Oyunun kaderini etkileyecek ölçüde her şey birbirine bağlanmış durumda ve bu, oyunu daha gerçekçi kılmış. Örnek vermek gerekirse, oyunda başarılı olabilmek için geliştirmelerimizi ihmal etmememiz gerekiyor. Yeni binalar, fabrikalar, birlikler, silahlar, ekonomik ve sosyal reformlar yapmalı ve ülkemizi geliştirmeliyiz. Bunun için de eğitim şart olduğundan, okul yapmamız lazım. Fakat okul yapınca da halk huzursuzlaşıyor ne yapmalıyız? İbadethaneler ve han-hamamlar imdadımıza yetişti hemen. Ama fabrika da kurmak lazım gelir, malum ekonomimizi güçlendirmek ve antlaşmalarla ticari ilişkiler kurduğumuz devletlere mal satmak gerek. Bina yapabileceğimiz alan da sınırlı olduğuna göre, yatırımlarımızı planlı bir şekilde, bölgenin ve ülkenin ihtiyaçlarına göre gerçekleştirmeliyiz ki, ayaklanmalarla uğraşmak zorunda kalmayalım. Zira topraklarımızda her an yeni bir ülke belirebilir. Hatta ülke yönetim şekliniz dahi değişebilir.

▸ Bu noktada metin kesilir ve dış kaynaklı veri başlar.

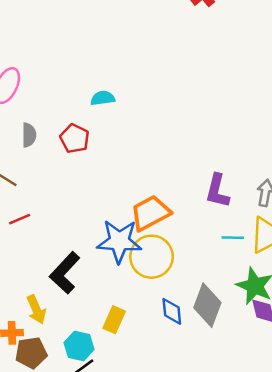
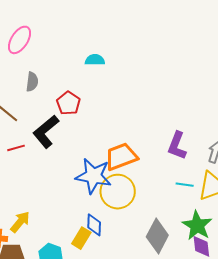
red pentagon: (75, 139) -> (68, 103), moved
black L-shape: (65, 273) -> (46, 132), moved
yellow arrow: (36, 309) -> (20, 222), turned -125
blue diamond: (172, 311) -> (94, 225), moved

Oyunun en önemli kısmının diplomasi olduğunu belirtmek gerek. Diplomasi seçeneği daha önceki Total War oyunlarından bir takım farklılıklar içeriyor. Bir kere tarihsel faktörler, ülkeler arası ilişkilerde oldukça önemli tutulmuş. Din faktörü, devletin yönetim biçimi ve bakanlıklara atamış olduğunuz devlet adamlarınız ülkenizin prestijini fazlasıyla etkiliyor. Prestijinizin düzeyi de diğer ülkeler nezdindeki saygınlığınızı, güvenilirliğinizi ve ilişkilerinizi belirliyor. Onun haricinde savaş, barış, müttefiklik, hediye gönderme, ticaret anlaşması gibi klasik diplomasi seçeneklerinde pek bir değişiklik yok gibi. Yalnız, Rome TW’de olan, bir devleti başka bir devlete savaş açmaya teşvik etme gibi bir diplomasi seçeneği Empire TW’de yok ne yazık ki. Fakat üzülmeyin Napoleon TW’de var ve karşımıza çok fazla çıkıyor.

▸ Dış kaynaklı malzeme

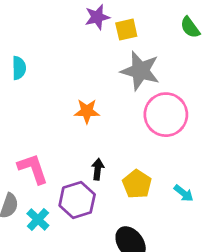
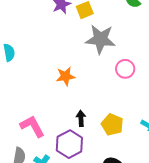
pink circle: (166, 115) -> (125, 69), size x0.6

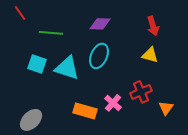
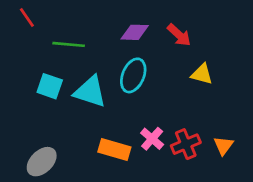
red arrow: (153, 26) -> (179, 35), moved, turned -30
red cross: (141, 92) -> (186, 144), moved

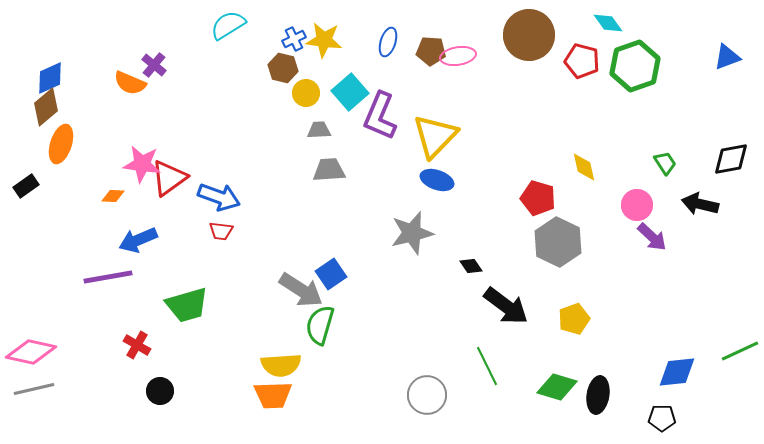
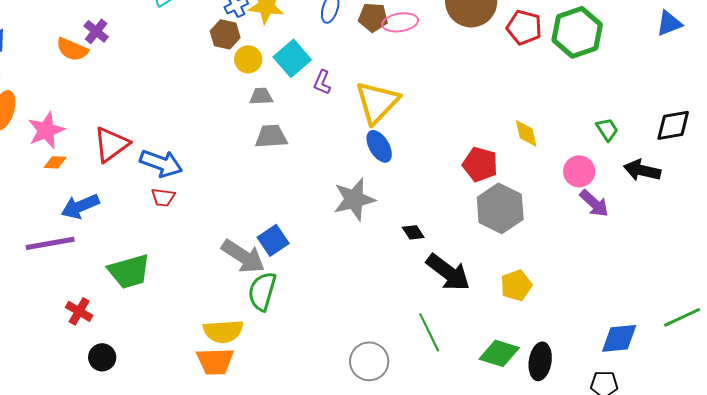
purple L-shape: (380, 116) -> (322, 82), size x0.5
pink star: (142, 164) -> (46, 130), moved, turned -30
blue ellipse: (437, 180) -> (379, 146), turned 40

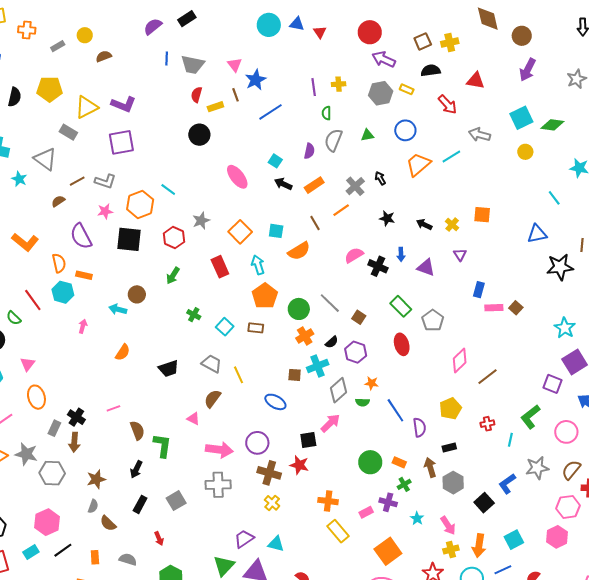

Oyunun yapay zekası strateji haritasında oldukça iyi ancak mükemmel değil tabii ki. Örneğin zayıf bir devlet, siz cihan padişahı olmuş olsanız dahi sizden toprak parçanızı isteme cüretinde bulunabiliyor. Sonra da sizin toprağınızın bir parçası oluveriyor haliyle. Savaş haritasında da durum pek farklı olmayabiliyor zaman zaman. Düşman birlikleri, sizde çok sayıda ağır toplarınızın ve şarapnel cephanenizin olduğunu gördüğü halde yakınlaşıp uzaklaşarak çok fazla zayiat verebiliyor. Ancak sahip olduğu birliklere göre çok iyi taktikler de uygulayabiliyor yapay zeka. Yani ortalamanın üstünde desek ayıp olmaz sanıyorum oyun geliştiricilere.
Oyunun atmosferinden bahsetmeye gerek olduğunu pek düşünmesem de azıcık üzerinde durayım. Oyunun müzikleri, sinematikleri, menüsü ve hatta imleci dahi atmosferi etkiliyor ve dönemi yansıtıyor. Binalar, üniteler ve savaş haritası için olumsuz şeyler söyleyemeyeceğim. Efektler ise müthiş diyebilirim. Savaş sahneleri yakından, etkileyici görünüyor. Birebir dövüşlerde üniteler atakları savuşturuyorlar, karşı koyuyorlar ve darbelerden kaçınıyorlar. Elbette dramatik bir şekilde can veriyorlar. Bunlar oyuna ayrı bir tat katmış açıkçası.
Anlatılacak çok fazla şey var ama bazı şeyleri kendiniz denemelisiniz.